What are the cases in which it is better to use unconditional AND (& instead of &&)

I'd like to know some cases in Java (or more generally: in programming) when it is preferred in boolean expressions to use the unconditional AND (&) instead of the conditional version (&&).

I know how they work, but I cannot think about a case when use the single & is worth it.


I have found cases in real life where both sides of the expression were really cheap, so it shaved off a nanosecond or two to avoid the branch and to use the unconditional & instead of &&. (These were extremely high-performance math utilities, though; I would almost never use this in other code, and I wouldn't have done it anyway without exhaustive benchmarking to prove it was better.)

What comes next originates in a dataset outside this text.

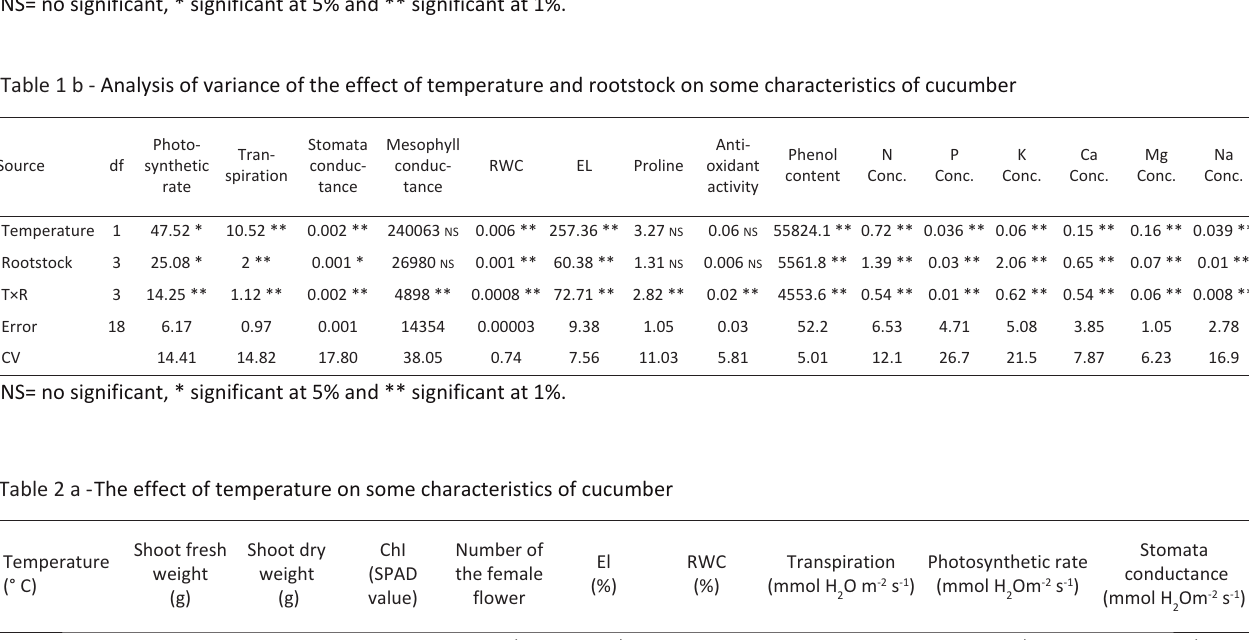
NS= no significant, * significant at 5% and ** significant at 1%.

(To give specific examples, x > 0 is going to be super cheap and side-effect-free. Why bother risking a branch misprediction to avoid a test that's going to be so cheap anyway? Sure, since it's a boolean the end result is going to be used in a branch anyway, but if (x >= 0 && x <= 10) involves two branches, and if (x >= 0 & x <= 10) involves only one.)


The only difference is that && and || stop the evaluation as soon as it is known. So for example:

if (a != null && a.get() != null)

works well with &&, but with & you could get a NullPointerException if a is null.

The only case I can think about where you want to use & is if the second operand has a side effect, for example (probably not the best example but you get the point):

public static void main(String[] args) {
    int i = 1;
    if (i == 0 & ++i != 2) {
    }
    System.out.println(i); //2
    i = 1;
    if (i == 0 && ++i != 2) {
    }
    System.out.println(i); //1
}

However, this looks like smelly code to me (in both cases).


The && allows the jvm to do short circuit evaluation. That is, if the first argument is false, then it doesn't need to bother checking the second argument.

A single & will run both sides regardless.

So, as a contrived example, you might have:

if (account.isAllowed() & logAccountAndCheckFlag(account))
    // Do something

In that example, you might always want to log the fact that the owner of the account attempted to do something.

I don't think I have ever used a single & in commercial programming though.